A sanção da lei que regulamenta a profissão de doula, ocorrida na quarta-feira (8) da semana passada, padronizou em todo o país as condições de exercício dessa atividade e reforçou sua inserção no Sistema Único de Saúde (SUS). O texto unifica avanços já obtidos em legislações estaduais e municipais, delimita atribuições, estabelece requisitos de formação e foi bem recebido por entidades da categoria e por conselhos de outras áreas da saúde.
Principais pontos da lei
A norma descreve o trabalho das doulas de forma ampla, mas separa as etapas de atuação em pré-parto, parto e pós-parto. O texto proíbe a realização de procedimentos médicos, fisioterápicos ou de enfermagem e veda a prescrição ou administração de medicamentos. Ao esclarecer limites, a lei busca evitar sobreposição de funções e estimular relações colaborativas com médicos, enfermeiros, fisioterapeutas, nutricionistas, obstetras, técnicos e demais profissionais envolvidos na atenção à gestante e ao recém-nascido.
Repercussão entre entidades
Para Gislene Rossini, diretora da Associação das Doulas do Estado de São Paulo (Adosp) e da Federação Nacional de Doulas do Brasil (Fenadoulas), a regulamentação fortalece o reconhecimento público da atividade e contribui para reduzir resistências em alguns serviços de saúde. Segundo ela, a presença da doula amplia o acolhimento humanizado, sobretudo para mulheres em situação de vulnerabilidade, favorecendo a construção de vínculos desde o pré-natal até o pós-parto.

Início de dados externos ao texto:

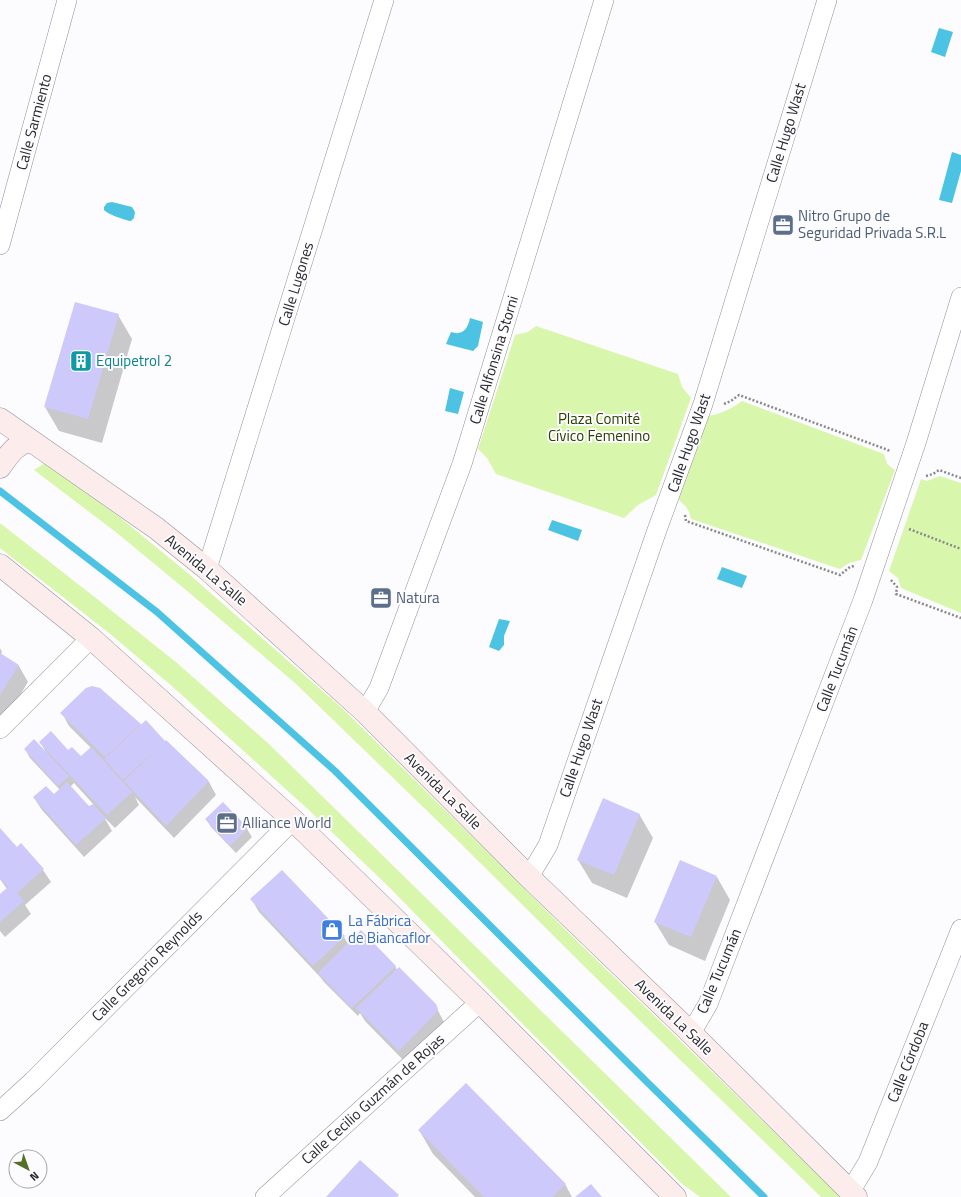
<svg xmlns="http://www.w3.org/2000/svg" width="961" height="1197" font-family="'Titillium Web',sans-serif">
<style>
.green{fill:#d8f7ad}
.water{fill:#4cc3e3}
.shadow{fill:#0003;fill-rule:evenodd}
.lines{fill:none;stroke-linecap:round;stroke-linejoin:round}
.stream{stroke:#4cc3e3;stroke-width:7}
.building{fill:#cec9fb}
.street-casing{stroke:#92919c;stroke-width:20}
.secondary-casing{stroke:#92919c;stroke-width:23}
.path{stroke:#89898c;stroke-width:2.5;stroke-dasharray:2 2;stroke-linecap:butt}
.street{stroke:#fff;stroke-width:19}
.secondary{stroke:#fceceb;stroke-width:22}
.labels{text-anchor:middle;stroke-width:4;stroke-linejoin:round;paint-order:stroke}
.street-label{font-size:15px;fill:#28282c;stroke:#fcfbfe}
.service-label{font-size:15px;fill:#4e5e75;stroke:#fcfbfe;text-anchor:start}
.culture-label{font-size:15px;fill:#0d838f;stroke:#fcfbfe;text-anchor:start}
.park-label{font-size:15px;fill:#2c3f01;stroke:#fcfbfe}
.shop-label{font-size:15px;fill:#366cbe;stroke:#fcfbfe;text-anchor:start}
</style>
<rect width="100%" height="100%" fill="#fcfbfe"/>
<path class="green" d="M536 326 678 374 682 387 691 398 656 495 638 505 624 518 496 474 487 458 478 449 515 335 528 332Z
M742 401 884 454 887 464 895 470 861 560 849 563 840 569 691 519C689 508 684 504 676 498L708 416C721 414 731 409 742 401Z
M45 463 117 515 189 574 343 709 580 944 694 1054 840 1197H821L594 976 450 833 295 683 186 590 117 533 34 470Z
M940 476 961 483V613L901 588 898 578 889 571 921 479 927 481Z
M0 523 92 595 177 663 269 744 731 1197H700L681 1183 500 1001 391 889 311 812 173 687 109 633 0 548Z"/>
<path class="water" d="M939 28 953 32 945 57 931 52Z
M952 152 961 155V171L952 203 939 200Z
M112 202 132 207 135 212 134 218 131 221C127 221 107 214 104 210V207L107 203Z
M470 318 483 322 478 346 473 351 446 344 451 332C462 336 468 329 470 318Z
M450 388 464 392 458 414 445 411Z
M552 520 582 530 578 541 548 530Z
M722 567 747 576 742 588 717 579Z
M499 619 510 621 504 636V645L499 651 489 647Z"/>
<path class="shadow" d="M118 315 132 339 102 443 59 431 45 407Z
M0 648 2 652 1 654 19 666 28 682 5 720 0 717Z
M62 713 140 724 164 742H166L209 782 216 795 174 838 135 797 139 805 115 828 104 817 112 831 84 857 42 810 34 798 54 795 60 790 30 758 25 749 46 752 40 742 68 751 81 758 91 748 69 726ZM74 783 94 805 88 807 70 787Z
M223 803 247 829 252 837 236 853 211 827 206 819Z
M639 814 653 838 627 898 592 883 578 860Z
M0 830 16 848 21 844 43 870 51 882 25 905 31 914 5 937 0 931V895L7 889 0 879Z
M282 871 344 937 348 944 395 966 397 970 435 1005 444 1022 406 1063 365 1021 360 1013 358 1016 324 982 321 978 259 912 252 900Z
M717 877 730 900 705 961 669 945 655 922Z
M419 1130 565 1184 572 1197H475L433 1154Z"/>
<g class="lines">
<path class="stream" d="M0 491 157 612 335 771 648 1083 764 1197"/>
</g>
<path class="building" d="M75 302 119 314 88 419 44 407Z
M0 653 19 665 0 695Z
M92 686 100 688 141 724 105 757 60 713 86 688Z
M146 720 165 741 166 740 209 781 166 826 124 781 161 745 123 780 104 759Z
M51 731 68 750 72 747 81 756 91 747 132 792 107 815 39 742Z
M34 739 69 776 58 786 24 749Z
M67 782 89 806 93 804 106 818 76 845 33 797 46 786 54 794Z
M603 798 640 814 614 875 577 860Z
M223 802 248 828 230 846 205 819Z
M0 828 17 847 21 843 44 869 17 893 24 901 0 922V894L8 887 0 878Z
M680 860 717 876 691 937 654 922Z
M282 870 345 936 313 966 250 899Z
M361 930 396 966 352 1008 318 973Z
M399 967 436 1004 438 1009 436 1013 399 1051 356 1008Z
M466 1083 566 1184 552 1197H484L418 1130Z
M360 1160 399 1195 397 1197H326Z
M591 1184 602 1197H575Z"/>
<g class="lines">
<g class="street-casing">
<path id="street" d="M0 245 67 0
M207 569 384 0
M365 712 379 688 462 464 604 0
M0 729 91 638
M529 877 548 845 657 530 703 404 827 0
M691 1033 708 1004 863 600 916 443 961 297
M0 1111 33 1081 293 820
M850 1192 868 1162 961 929
M265 1197 480 1002"/>
</g>
<g class="secondary-casing">
<path id="secondary" d="M0 419 156 528 207 569 365 712 529 877 691 1033 856 1197
M0 467C9 455 15 444 30 441
M0 565 91 638 293 820 480 1002 675 1197"/>
</g>
<path class="path" d="M724 404 731 401 739 395 888 450 890 453
M926 476 933 474 939 470 961 478
M685 515 686 521 840 575 850 567 854 566
M909 529 961 549
M891 580 897 587 896 594 961 618"/>
<use href="#street" class="street"/>
<use href="#secondary" class="secondary"/>
</g>
<defs>
<g id="office-square" transform="scale(1.15)"><rect x="-9" y="-9" width="18" height="18" rx="4" fill="#5c6f8a" stroke="#fcfbfe"/><path d="M-6-3h4V-5.5h4V-3h4V5H-6ZM-1-4.5V-3h2v-1.5ZM-6 0V1H6V0Z" fill="#fff"/></g>
<g id="building-square" transform="scale(1.15)"><rect x="-9" y="-9" width="18" height="18" rx="4" fill="#0f9aa8" stroke="#fcfbfe"/><path d="M-4-6H4V6H1V3H-1V6H-4ZM-2.5-4.3h1.7v1.8h-1.7ZM.8-4.3h1.7v1.8H.8ZM-2.5-1h1.7V.8h-1.7ZM.8-1h1.7V.8H.8Z" fill="#fff"/></g>
<g id="shop-square" transform="scale(1.15)"><rect x="-9" y="-9" width="18" height="18" rx="4" fill="#3f7fe0" stroke="#fcfbfe"/><path d="M-5-2.5h2.3a2.7 3.5 0 0 1 5.4 0H5L5.5 6h-11ZM-1.5-2.5h3a1.5 2.3 0 0 0-3 0Z" fill="#fff"/></g>
</defs>
<g fill-rule="evenodd">
<use href="#office-square" x="783" y="225"/>
<use href="#building-square" x="81" y="361"/>
<use href="#office-square" x="381" y="598"/>
<use href="#office-square" x="227" y="823"/>
<use href="#shop-square" x="332" y="930"/>
</g>
<g class="labels">
<g class="street-label">
<text transform="translate(34 122) rotate(-75)" y="5">Calle Sarmiento</text>
<text transform="translate(786 133) rotate(-73)" y="5">Calle Hugo Wast</text>
<text transform="translate(296 284) rotate(-73)" y="5">Calle Lugones</text>
<text transform="translate(494 360) rotate(-73)" y="5">Calle Alfonsina Storni</text>
<text transform="translate(689 443) rotate(-71)" y="5">Calle Hugo Wast</text>
<text transform="translate(206 570) rotate(40)" y="5">Avenida La Salle</text>
<text transform="translate(837 669) rotate(-69)" y="5">Calle Tucumán</text>
<text transform="translate(581 748) rotate(-71)" y="5">Calle Hugo Wast</text>
<text transform="translate(443 791) rotate(45)" y="5">Avenida La Salle</text>
<text transform="translate(147 966) rotate(-45)" y="5">Calle Gregorio Reynolds</text>
<text transform="translate(719 971) rotate(-67)" y="5">Calle Tucumán</text>
<text transform="translate(674 1017) rotate(44)" y="5">Avenida La Salle</text>
<text transform="translate(908 1062) rotate(-68)" y="5">Calle Córdoba</text>
<text transform="translate(373 1099) rotate(-42)" y="5">Calle Cecilio Guzmán de Rojas</text>
</g>
<g class="service-label">
<text x="798" y="221">Nitro Grupo de<tspan x="798" dy="17">Seguridad Privada S.R.L</tspan></text>
<text x="396" y="603">Natura</text>
<text x="242" y="828">Alliance World</text>
</g>
<g class="culture-label">
<text x="96" y="366">Equipetrol 2</text>
</g>
<g class="park-label">
<text x="599" y="424">Plaza Comité<tspan x="599" dy="17">Cívico Femenino</tspan></text>
</g>
<g class="shop-label">
<text x="348" y="926">La Fábrica<tspan x="348" dy="17">de Biancaflor</tspan></text>
</g>
</g>
<g transform="translate(28 1169) rotate(139)"><circle r="19" fill="#fcfbfe" stroke="#a7a7aa"/>
<path d="M0-3L7 15L0 10L-7 15Z" fill="#537126"/>
<text y="-6" font-size="11" font-weight="bold" text-anchor="middle" fill="#28282c">N</text>
</g>
</svg>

O Conselho Federal de Enfermagem (Cofen) também avaliou positivamente a medida. De acordo com o coordenador da Câmara Técnica de Saúde da Mulher no conselho, Renne Cosmo da Costa, a integração das doulas pode qualificar o atendimento ao garantir suporte emocional e contribuir para uma experiência de parto centrada na mulher. O órgão entende que papéis bem definidos preservam a segurança assistencial e beneficiam toda a rede multiprofissional do SUS.
Atuação no pré-parto
A atividade das doulas costuma começar ainda nas primeiras consultas de pré-natal. Maria Ribeiro, presidenta da Associação de Doulas da Bahia (Adoba), destaca que esse período envolve escuta ativa, fornecimento de informações baseadas em evidências e orientação sobre caminhos possíveis para o parto. A profissional ajuda a gestante e a família a identificarem serviços alinhados às suas preferências, fortalecendo a autonomia nas decisões relacionadas ao nascimento.
Suporte durante o trabalho de parto
No momento do parto, a doula oferece suporte físico e emocional contínuo. Entre as técnicas empregadas estão métodos não farmacológicos de alívio da dor, sugestões de posições e movimentos que favorecem a progressão do trabalho de parto e estímulos verbais que reforçam a confiança da parturiente. A profissional também auxilia na mediação entre equipe de saúde e familiares, especialmente quando a gestante se encontra cansada ou vulnerável, garantindo que o plano previamente estabelecido seja considerado.
Imagem: Radar da Saúde 15
Acompanhamento no pós-parto
A contribuição da doula não se encerra com a alta hospitalar. No puerpério, ela orienta sobre amamentação, recuperação física da mãe e adaptação do bebê à nova rotina. Esse acompanhamento busca reduzir inseguranças comuns no período e tornar a transição mais tranquila para toda a família, retomando informações trabalhadas ao longo da gestação.
Formação e qualificação
A lei determina curso mínimo de 120 horas, combinando conteúdo teórico e prática supervisionada. Federações e associações mantêm cadastros de programas que atendem a essa exigência e incentivam a educação continuada, prática já difundida em outras profissões da área da saúde. Para representantes da categoria, o requisito garante padrões de qualidade, facilita a certificação de novas profissionais e apoia a expansão do serviço em redes públicas e privadas.
Perspectivas para o SUS
Com a regulamentação federal, municípios e estados ganham respaldo jurídico para ampliar a contratação de doulas em maternidades, unidades básicas e centros de parto normal. Entidades avaliam que a inclusão sistemática dessas profissionais tende a reforçar a política de humanização da assistência obstétrica, aumentar o acesso a cuidados gratuitos e contribuir para melhores desfechos maternos e neonatais. A expectativa é que a integração multiprofissional, agora respaldada por lei, se consolide como prática rotineira no SUS nos próximos anos.